Prime Minister Jose Maria Aznar visited Spain's Basque region Sunday, saying attacks by the separatist group ETA will not change the government's tough line on the armed group.

"In the struggle for freedom the government is not going to take any step backwards, but steps forward with courage and determination," Aznar said.

His appearance in the Basque city of San Sebastian came one day after Juan Maria Jauregui, a 49-year-old Socialist politician and a former representative of the Interior Ministry in the Basque region, was shot at close range by two presumed ETA members.

"They (the separatists) have never achieved their targets, and won't be able to do so," Spain's prime minister said. Members of the armed group and its sympathizers "have reasons to be worried, very worried, and they will see soon why," he said.

Aznar's government refuses to talk with ETA until the separatists lay down their arms.

Jauregui was the seventh victim blamed on the armed group this year and the second slain in similar circumstances in July, a month ETA has increased its offensive for Basque independence with at least 10 attacks. On July 15, an assassin shot and killed Jose Maria Martin Carpena in the southern city of Malaga.

Aznar joined senior Socialist politicians to give his condolences to the sobbing widow of Jauregui, Maria Isabel Lasa and to his 19-year-old daughter Maria in the Socialist party headquarters in San Sebastian.

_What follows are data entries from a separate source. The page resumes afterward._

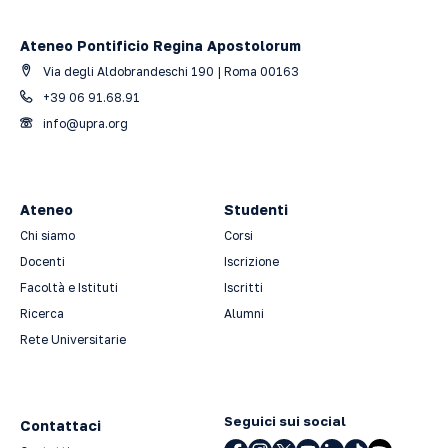
Ateneo Pontificio Regina Apostolorum
Via degli Aldobrandeschi 190 | Roma 00163
+39 06 91.68.91
info@upra.org
Ateneo
Studenti
Chi siamo
Corsi
Docenti
Iscrizione
Facoltà e Istituti
Iscritti
Ricerca
Alumni
Rete Universitarie
Seguici sui social
Contattaci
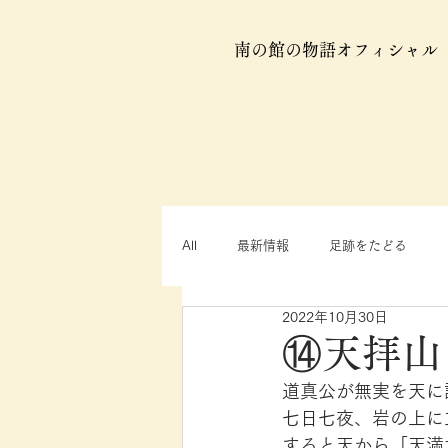
南の館の物語オフィシャル
All
最新情報
足跡をたどる
2022年10月30日
⑭天拝山
道真公が無実を天に
七日七夜、岩の上に
すると天から「天満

ETA, whose name stands for Basque Homeland and Liberty, has waged a campaign since 1968 for independence of the three Basque regions, killing nearly 800 people, including police officers and politicians.

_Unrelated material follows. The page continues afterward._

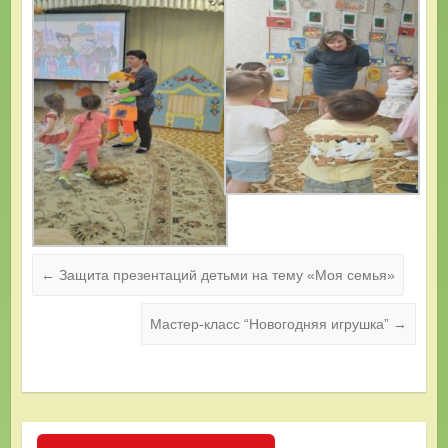
←
Защита презентаций детьми на тему «Моя семья»
Мастер-класс “Новогодняя игрушка”
→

Jauregui also received an homage in his native town Legorreta. The ceremony was attended by various fellow party members, including newly elected party leader Jose Luis Rodriguez Zapatero. He was to be cremated later Sunday in San Sebastian.

Protests against ETA were held on Saturday in the Basque region and further demonstrations in the Basque city of San Sebastian and other Spanish cities are planned for Sunday.

Jauregui, who also had been a militant of the Spanish Communist Party and was detained during late Gen. Francisco Franco's 1939-75 dictatorship, served as the Interior Ministry's regional delegate from 1994-96, coinciding with the last term of Socialist Prime Minister Felipe Gonzalez.

During his two-year term, Jauregui backed the investigation of death squads sponsored by the prominent Socialist officials that targeted suspected Basque separatists in the early 80s.

Jauregui had been living in Chile for the past three years as a director of Aldeasa, a Spanish chain of airport duty-free shops and was on vacation at the time of the shooting.

Aznar's comments Sunday appeared to be an attempt to encourage all Basques to support the government's stance against ETA.

"In this battle, no matter how much cruelty they is involved, freedom will win" he said.